The Choctaw hog is a breed of domestic pig that originated in the United States of America after Spaniards brought livestock to the area in the sixteenth century. The breed was used by Native Americans and European settlers as well as many others for over three hundred years. During the nineteenth century, the Choctaw people moved into the Oklahoma Territory and in 1830 the government forcibly removed the people of the Five Civilized Tribes into Oklahoma, who brought with them more hogs. The Choctaw hog as it is known today is descended from these pigs and it has undergone little change since the nineteenth century.

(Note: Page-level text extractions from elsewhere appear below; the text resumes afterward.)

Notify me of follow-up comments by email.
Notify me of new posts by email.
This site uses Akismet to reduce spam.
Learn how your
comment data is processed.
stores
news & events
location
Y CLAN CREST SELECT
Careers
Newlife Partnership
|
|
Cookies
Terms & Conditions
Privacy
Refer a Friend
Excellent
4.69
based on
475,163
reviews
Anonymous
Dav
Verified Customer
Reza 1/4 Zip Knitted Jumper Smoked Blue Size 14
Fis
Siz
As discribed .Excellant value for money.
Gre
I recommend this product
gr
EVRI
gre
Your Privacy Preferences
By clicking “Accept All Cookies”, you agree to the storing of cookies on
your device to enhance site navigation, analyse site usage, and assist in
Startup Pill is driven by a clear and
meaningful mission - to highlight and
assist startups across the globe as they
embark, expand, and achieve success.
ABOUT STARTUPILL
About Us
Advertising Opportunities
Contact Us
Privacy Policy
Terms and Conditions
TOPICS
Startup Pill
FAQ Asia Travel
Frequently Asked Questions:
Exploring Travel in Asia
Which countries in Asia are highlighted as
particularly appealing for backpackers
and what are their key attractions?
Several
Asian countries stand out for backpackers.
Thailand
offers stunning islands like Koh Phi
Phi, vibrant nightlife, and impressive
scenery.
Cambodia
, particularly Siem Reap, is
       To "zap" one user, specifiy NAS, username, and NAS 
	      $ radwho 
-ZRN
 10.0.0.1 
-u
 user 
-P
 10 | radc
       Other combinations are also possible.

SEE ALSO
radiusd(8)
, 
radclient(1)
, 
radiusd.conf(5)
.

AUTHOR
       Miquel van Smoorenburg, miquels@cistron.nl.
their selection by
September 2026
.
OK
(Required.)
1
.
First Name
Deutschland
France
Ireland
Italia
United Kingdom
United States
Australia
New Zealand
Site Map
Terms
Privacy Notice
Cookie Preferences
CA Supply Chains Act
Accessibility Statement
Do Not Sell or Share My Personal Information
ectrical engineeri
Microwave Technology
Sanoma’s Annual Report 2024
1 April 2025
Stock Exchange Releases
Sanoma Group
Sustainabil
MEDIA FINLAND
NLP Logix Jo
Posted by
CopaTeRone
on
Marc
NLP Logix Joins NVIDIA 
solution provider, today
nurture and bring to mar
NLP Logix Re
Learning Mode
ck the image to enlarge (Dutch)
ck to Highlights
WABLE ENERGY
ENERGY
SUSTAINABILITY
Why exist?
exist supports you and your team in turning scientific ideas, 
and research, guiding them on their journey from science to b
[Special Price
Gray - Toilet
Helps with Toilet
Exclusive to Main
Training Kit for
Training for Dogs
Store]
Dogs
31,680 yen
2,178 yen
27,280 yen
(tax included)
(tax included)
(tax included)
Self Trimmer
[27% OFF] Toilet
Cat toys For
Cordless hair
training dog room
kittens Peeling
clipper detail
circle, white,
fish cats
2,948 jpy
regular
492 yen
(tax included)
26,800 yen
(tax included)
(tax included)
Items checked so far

The Choctaw hog is slightly small for a domesticated pig breed, reaching an average weight of 120 pounds, and it is distinguished by its toes, which are usually fused together to form a hoof similar to that of a mule. It is thought to share a similar ancestry with the mulefoot breed because of this trait. This breed can also be distinguished by the wattles that often occur on the sides of the neck. It is typically black in color, although many individuals have white markings, and is athletic in build.
Although feral ancestors of Spanish pigs are common, the Choctaw hog is a pure Spanish breed, so it is not classified with feral hogs in the Choctaw National Wildlife Refuge area. The breed is still bred and by the Choctaw people in Oklahoma and are allowed to roam free. It does not require much care from humans and feeds on a variety of food types including acorns, roots, berries, invertebrates, and vegetables.

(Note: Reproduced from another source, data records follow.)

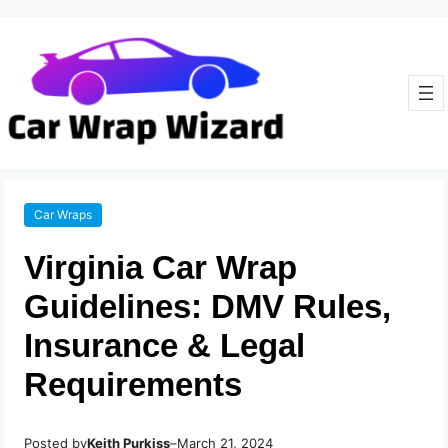
Car Wraps
Virginia Car Wrap
Guidelines: DMV Rules,
Insurance & Legal
Requirements
Posted by
–
Keith Purkiss
March 21, 2024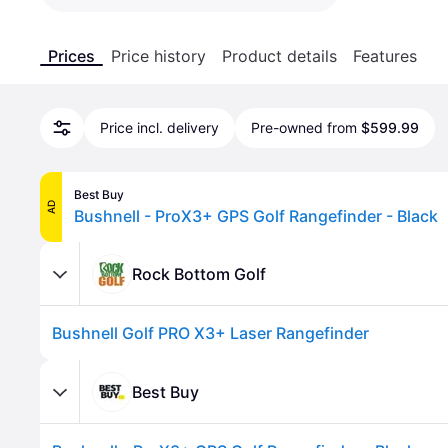
Prices
Price history
Product details
Features
Price incl. delivery
Pre-owned from
$599.99
Best Buy
AD
Bushnell - ProX3+ GPS Golf Rangefinder - Black
Rock Bottom Golf
Bushnell Golf PRO X3+ Laser Rangefinder
Best Buy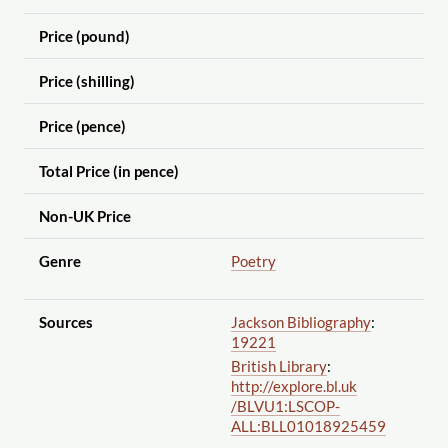
Price (pound)
Price (shilling)
Price (pence)
Total Price (in pence)
Non-UK Price
Genre
Poetry
Sources
Jackson Bibliography
:
19221
British Library
:
http://explore.bl.uk
/BLVU1:LSCOP-
ALL:BLL01018925459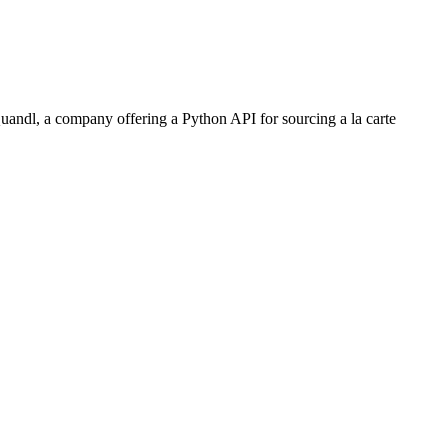
uandl, a company offering a Python API for sourcing a la carte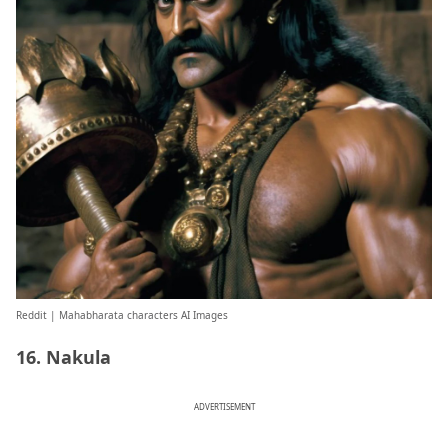
Reddit
| Mahabharata characters AI Images
16. Nakula
ADVERTISEMENT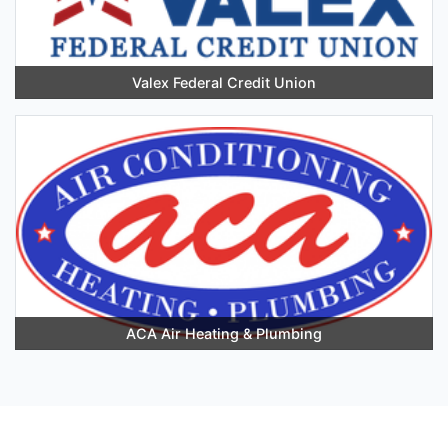
Valex Federal Credit Union
ACA Air Heating & Plumbing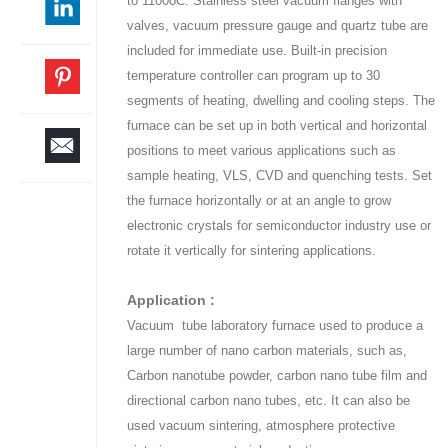
to 1100oC. Stainless steel vacuum flanges with
valves, vacuum pressure gauge and quartz tube are
included for immediate use. Built-in precision
temperature controller can program up to 30
segments of heating, dwelling and cooling steps. The
furnace can be set up in both vertical and horizontal
positions to meet various applications such as
sample heating, VLS, CVD and quenching tests. Set
the furnace horizontally or at an angle to grow
electronic crystals for semiconductor industry use or
rotate it vertically for sintering applications.
Application :
Vacuum tube laboratory furnace used to produce a
large number of nano carbon materials, such as,
Carbon nanotube powder, carbon nano tube film and
directional carbon nano tubes, etc. It can also be
used vacuum sintering, atmosphere protective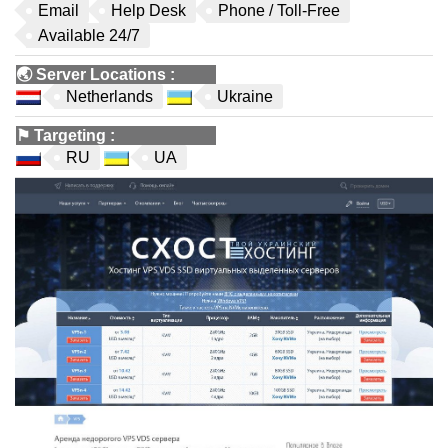
Email
Help Desk
Phone / Toll-Free
Available 24/7
🌏
Server Locations
:
Netherlands
Ukraine
⚑
Targeting
:
RU
UA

Choctaw hogs are managed by using trained dogs, typically Catahoula leopard dogs, which round up the pigs for the purpose of earmarking and sorting. Pigs that are chosen to be sold in the market are fed corn to improve the quality of their meat, although the American Livestock Breeds Conservancy does not consider it to be valuable in the meat industry. Because of this, there are no commercial incentives to help conserve the breed, although it is considered to be a rare breed that needs conservation intervention.